[[ MATERIALS PROVIDED, beginning ]]

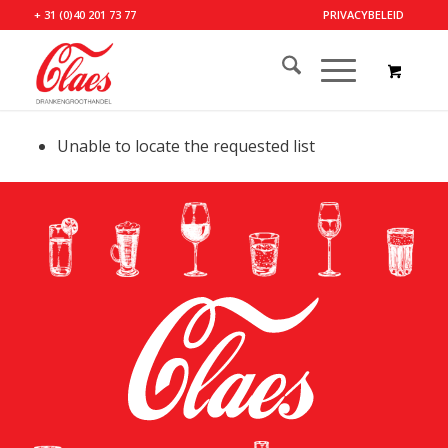
+ 31 (0)40 201 73 77
PRIVACYBELEID
Unable to locate the requested list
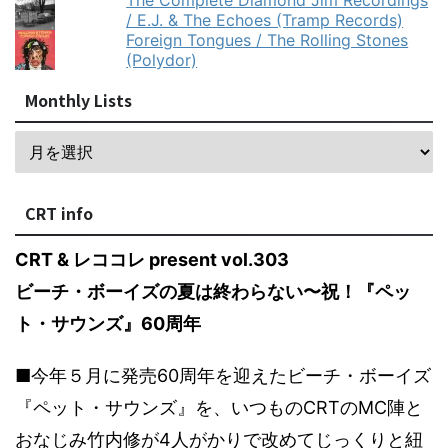
The Complete Diamond Jim Recordings
/ E.J. & The Echoes (Tramp Records)
Foreign Tongues / The Rolling Stones
(Polydor)
Monthly Lists
CRT info
CRT & レココレ present vol.303
ビーチ・ボーイズの夏は終わらない〜祝！『ペッ
ト・サウンズ』60周年
■今年５月に発売60周年を迎えたビーチ・ボーイズ
『ペット・サウンズ』を、いつものCRTのMC陣と
おなじみ竹内修が4人がかりで改めてじっくりと紐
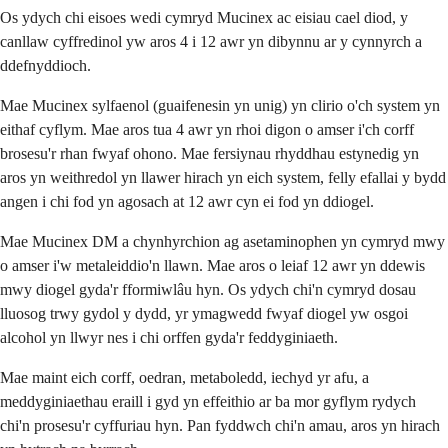
Os ydych chi eisoes wedi cymryd Mucinex ac eisiau cael diod, y
canllaw cyffredinol yw aros 4 i 12 awr yn dibynnu ar y cynnyrch a
ddefnyddioch.
Mae Mucinex sylfaenol (guaifenesin yn unig) yn clirio o'ch system yn
eithaf cyflym. Mae aros tua 4 awr yn rhoi digon o amser i'ch corff
brosesu'r rhan fwyaf ohono. Mae fersiynau rhyddhau estynedig yn
aros yn weithredol yn llawer hirach yn eich system, felly efallai y bydd
angen i chi fod yn agosach at 12 awr cyn ei fod yn ddiogel.
Mae Mucinex DM a chynhyrchion ag asetaminophen yn cymryd mwy
o amser i'w metaleiddio'n llawn. Mae aros o leiaf 12 awr yn ddewis
mwy diogel gyda'r fformiwlâu hyn. Os ydych chi'n cymryd dosau
lluosog trwy gydol y dydd, yr ymagwedd fwyaf diogel yw osgoi
alcohol yn llwyr nes i chi orffen gyda'r feddyginiaeth.
Mae maint eich corff, oedran, metaboledd, iechyd yr afu, a
meddyginiaethau eraill i gyd yn effeithio ar ba mor gyflym rydych
chi'n prosesu'r cyffuriau hyn. Pan fyddwch chi'n amau, aros yn hirach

[[ MATERIALS PROVIDED, end ]]

- **PROBLEM DETAILS**
Look through the data and gather every line with the string "hirach" in it.

- **ANSWER TO THIS EXERCISE**
aros yn weithredol yn llawer hirach yn eich system, felly efallai y bydd
chi'n prosesu'r cyffuriau hyn. Pan fyddwch chi'n amau, aros yn hirach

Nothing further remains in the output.